It was the best of Sundays, it was the worst of Sundays. Waking up to bacon, cinnamon rolls and fresh-brewed coffee in bed is never a bad thing, especially when the hearty meal accompanies a day chock full of championship sports.
The NHL and NBA playoffs were kicking into gear and a guy named Tiger Woods loomed large in the biggest golf tournament of them all.
The final grouping at Augusta teed off earlier than normal on Sunday. Inclement weather had Augusta National officials scrambling to ensure the round would be completed. The pairings, grouped into three instead of the traditional two, teed off in the morning instead of the afternoon to avoid a storm that never arrived.
As it turns out, Lightning not showing up would be the theme of the day.
Tiger Woods shook up the world on Sunday by winning his fifth Masters. He now ranks only one behind Arnold Palmer for green jackets won. The man whose fall from grace thanks to break-ups and back surgeries finally found his way, once again reminding us he’s one of the most dominant and captivating athletes our generation has ever known.
The cult of personality rings strong with Mr. Woods. Down by four strokes to start the day, golfer after golfer folded under the pressure of a Sunday afternoon at Augusta. Five out of the final six golfers in contention all put their tee shots into the water at the par-three 12th. Tiger was the only one in the final two groups to par the hole. He would then birdie 13, 15 and 16 to win the tournament and the $2 million purse. As he walked off the 18th green, victorious at Augusta once again, hugging his family as he had done so many years before, there wasn’t a person in the crowd who wasn’t shouting “Tiger” in unison with the rest.

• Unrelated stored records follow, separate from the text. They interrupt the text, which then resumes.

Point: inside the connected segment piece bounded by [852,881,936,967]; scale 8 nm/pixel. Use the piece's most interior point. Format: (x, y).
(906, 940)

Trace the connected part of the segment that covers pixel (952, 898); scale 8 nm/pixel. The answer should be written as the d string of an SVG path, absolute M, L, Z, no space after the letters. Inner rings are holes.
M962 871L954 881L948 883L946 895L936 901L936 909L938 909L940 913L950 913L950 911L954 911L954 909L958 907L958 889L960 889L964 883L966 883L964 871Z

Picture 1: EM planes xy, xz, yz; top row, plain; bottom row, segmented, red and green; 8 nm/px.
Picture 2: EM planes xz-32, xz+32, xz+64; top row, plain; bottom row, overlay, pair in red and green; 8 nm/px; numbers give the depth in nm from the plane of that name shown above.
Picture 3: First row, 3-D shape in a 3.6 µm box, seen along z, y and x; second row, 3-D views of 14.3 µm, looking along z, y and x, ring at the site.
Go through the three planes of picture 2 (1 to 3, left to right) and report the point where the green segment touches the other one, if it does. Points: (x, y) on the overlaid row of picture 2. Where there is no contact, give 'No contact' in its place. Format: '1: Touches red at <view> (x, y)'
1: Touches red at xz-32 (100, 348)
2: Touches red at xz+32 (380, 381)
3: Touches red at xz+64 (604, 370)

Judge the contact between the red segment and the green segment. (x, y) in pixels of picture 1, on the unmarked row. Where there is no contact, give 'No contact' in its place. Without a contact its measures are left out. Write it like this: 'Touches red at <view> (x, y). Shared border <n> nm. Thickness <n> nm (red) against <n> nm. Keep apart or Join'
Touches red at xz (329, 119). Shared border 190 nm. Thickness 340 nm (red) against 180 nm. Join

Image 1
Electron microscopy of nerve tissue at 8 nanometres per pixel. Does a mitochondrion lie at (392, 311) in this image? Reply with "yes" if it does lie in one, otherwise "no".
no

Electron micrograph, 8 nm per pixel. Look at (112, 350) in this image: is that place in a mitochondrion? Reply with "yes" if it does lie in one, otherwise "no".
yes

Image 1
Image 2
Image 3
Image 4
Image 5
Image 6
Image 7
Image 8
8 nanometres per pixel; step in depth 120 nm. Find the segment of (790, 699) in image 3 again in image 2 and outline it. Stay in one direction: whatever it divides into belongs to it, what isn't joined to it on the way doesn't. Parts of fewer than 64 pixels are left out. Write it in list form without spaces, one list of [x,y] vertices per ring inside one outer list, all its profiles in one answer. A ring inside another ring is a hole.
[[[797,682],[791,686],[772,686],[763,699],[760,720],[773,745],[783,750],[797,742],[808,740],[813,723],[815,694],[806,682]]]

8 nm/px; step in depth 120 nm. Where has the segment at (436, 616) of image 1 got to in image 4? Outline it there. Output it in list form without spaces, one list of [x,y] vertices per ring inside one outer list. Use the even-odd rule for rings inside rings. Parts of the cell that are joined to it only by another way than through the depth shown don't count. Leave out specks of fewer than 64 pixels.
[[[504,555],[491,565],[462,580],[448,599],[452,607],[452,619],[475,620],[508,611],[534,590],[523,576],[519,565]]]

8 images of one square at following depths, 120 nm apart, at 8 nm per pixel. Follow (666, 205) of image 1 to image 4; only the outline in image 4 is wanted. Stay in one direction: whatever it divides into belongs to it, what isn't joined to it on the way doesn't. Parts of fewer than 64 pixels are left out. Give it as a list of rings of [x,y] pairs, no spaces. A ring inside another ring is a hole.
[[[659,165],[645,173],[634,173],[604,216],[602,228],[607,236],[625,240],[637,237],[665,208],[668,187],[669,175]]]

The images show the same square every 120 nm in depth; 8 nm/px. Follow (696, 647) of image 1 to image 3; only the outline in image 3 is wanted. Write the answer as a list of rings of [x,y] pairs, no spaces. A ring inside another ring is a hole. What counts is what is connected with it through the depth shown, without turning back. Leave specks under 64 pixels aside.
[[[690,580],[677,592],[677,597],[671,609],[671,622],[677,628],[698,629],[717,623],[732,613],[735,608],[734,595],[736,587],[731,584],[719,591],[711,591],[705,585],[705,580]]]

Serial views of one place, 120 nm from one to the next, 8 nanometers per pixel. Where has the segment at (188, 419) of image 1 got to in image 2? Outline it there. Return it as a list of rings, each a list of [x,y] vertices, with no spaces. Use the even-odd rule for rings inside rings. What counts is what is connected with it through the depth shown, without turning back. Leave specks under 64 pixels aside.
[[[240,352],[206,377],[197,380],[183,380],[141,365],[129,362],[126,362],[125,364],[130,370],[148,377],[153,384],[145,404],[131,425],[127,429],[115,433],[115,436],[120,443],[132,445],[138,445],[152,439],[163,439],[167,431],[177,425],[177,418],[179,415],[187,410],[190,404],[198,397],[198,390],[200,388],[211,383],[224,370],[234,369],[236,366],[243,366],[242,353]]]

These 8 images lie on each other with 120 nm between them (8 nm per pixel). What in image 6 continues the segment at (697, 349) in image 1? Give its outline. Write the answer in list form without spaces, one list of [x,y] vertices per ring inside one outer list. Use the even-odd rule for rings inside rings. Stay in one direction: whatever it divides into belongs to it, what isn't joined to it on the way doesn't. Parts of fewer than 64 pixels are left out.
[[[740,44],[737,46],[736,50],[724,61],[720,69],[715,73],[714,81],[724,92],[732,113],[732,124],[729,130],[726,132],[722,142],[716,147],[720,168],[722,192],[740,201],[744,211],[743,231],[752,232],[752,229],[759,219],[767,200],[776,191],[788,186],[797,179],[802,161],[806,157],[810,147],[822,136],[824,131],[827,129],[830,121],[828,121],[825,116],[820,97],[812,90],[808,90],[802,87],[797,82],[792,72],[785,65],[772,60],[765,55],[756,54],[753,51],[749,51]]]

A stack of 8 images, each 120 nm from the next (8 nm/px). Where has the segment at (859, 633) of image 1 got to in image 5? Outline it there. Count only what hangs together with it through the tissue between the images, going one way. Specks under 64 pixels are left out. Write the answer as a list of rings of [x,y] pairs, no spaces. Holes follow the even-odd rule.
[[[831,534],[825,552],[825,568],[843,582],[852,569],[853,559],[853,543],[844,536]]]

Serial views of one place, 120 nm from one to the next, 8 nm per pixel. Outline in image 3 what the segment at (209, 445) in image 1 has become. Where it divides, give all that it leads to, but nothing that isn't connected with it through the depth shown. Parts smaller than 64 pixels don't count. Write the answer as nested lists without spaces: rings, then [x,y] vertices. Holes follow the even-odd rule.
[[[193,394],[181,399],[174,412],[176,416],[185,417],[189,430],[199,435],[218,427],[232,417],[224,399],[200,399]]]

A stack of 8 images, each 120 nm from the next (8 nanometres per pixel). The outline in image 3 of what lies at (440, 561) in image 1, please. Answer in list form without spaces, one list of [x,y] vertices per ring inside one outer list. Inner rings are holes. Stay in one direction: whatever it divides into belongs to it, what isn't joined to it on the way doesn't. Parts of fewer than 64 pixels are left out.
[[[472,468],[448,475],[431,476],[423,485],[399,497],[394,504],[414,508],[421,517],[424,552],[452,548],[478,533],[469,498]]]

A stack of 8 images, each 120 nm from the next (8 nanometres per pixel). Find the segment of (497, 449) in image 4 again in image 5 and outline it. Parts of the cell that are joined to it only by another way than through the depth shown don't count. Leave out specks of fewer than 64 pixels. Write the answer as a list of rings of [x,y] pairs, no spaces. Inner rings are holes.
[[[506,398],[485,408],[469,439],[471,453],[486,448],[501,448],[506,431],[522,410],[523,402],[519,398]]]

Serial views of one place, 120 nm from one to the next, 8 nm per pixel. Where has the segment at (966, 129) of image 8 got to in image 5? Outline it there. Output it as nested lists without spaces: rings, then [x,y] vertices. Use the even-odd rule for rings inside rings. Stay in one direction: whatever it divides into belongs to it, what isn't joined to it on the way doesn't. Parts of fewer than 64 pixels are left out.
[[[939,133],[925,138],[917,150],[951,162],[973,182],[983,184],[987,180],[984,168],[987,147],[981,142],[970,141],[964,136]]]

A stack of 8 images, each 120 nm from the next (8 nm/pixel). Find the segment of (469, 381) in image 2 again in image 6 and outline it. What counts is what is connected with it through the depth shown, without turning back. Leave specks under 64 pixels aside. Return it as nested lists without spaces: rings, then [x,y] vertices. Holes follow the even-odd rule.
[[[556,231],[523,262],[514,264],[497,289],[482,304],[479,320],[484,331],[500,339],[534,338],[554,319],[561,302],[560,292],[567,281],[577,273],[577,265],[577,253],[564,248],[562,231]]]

It was hard to hold back the tears.
Tiger had come from four strokes down to beat the normally unflappable Francisco Molinari and the abnormally svelte Brooks Koepka, both Major winners since the last time Tiger topped the charts. It had eleven years since his last Major title and fourteen years since his last win at Augusta.
Those of us who watched Tiger dominate over the years thought this might never happen again but those of us who doubt greatness generally end up wrong.
There’s another team that reached greatness this year that, like Tiger, is attempting to accomplish something it hasn’t in over a decade.
The Tampa Bay Lightning had a record-setting regular season, putting a strong emphasis on regular. This particular Bolts team, always bridesmaids and never brides, tied the Detroit Red Wings all-time regular reason win total with 62. All things considered it was quite the season. As it stands right now, it’s a season that might end far sooner than anyone thought.
When the playoffs started, the Lightning were slated to play against a team that barely made the post-season, the Columbus Blue Jackets, and against a coach who knows this franchise well for he once won a Stanley Cup here. John Tortorella is currently making Tampa as miserable in 2019 as he did cheerful in 2004, by pushing the Lightning one loss away from being swept out of the playoffs.
Such an outcome was unthinkable less than a week ago when the Lightning went up to a 3-0 in Game One. They have been outscored 12-2 since. This team needs a time machine with a flux capacitor stat! The team that led the NHL in essentially every offensive category is being beat to the puck at every venture and is being manhandled as all those outside the area warned would happen.
Down three games to none, Tampa fans are once again facing a reality they feared to be true, that this team is made for the regular season and not for the playoffs. A storm cloud hangs over the bay area with unfortunately no Lightning in sight. One more loss would be far more devastating than all others for expectations this season were higher than ever.
After another shocking loss, it was once again hard to hold back the tears.
This team remains sixteen wins from a Stanley Cup and one loss away from being a punch line. For Tampa fans, it is the worst of times indeed.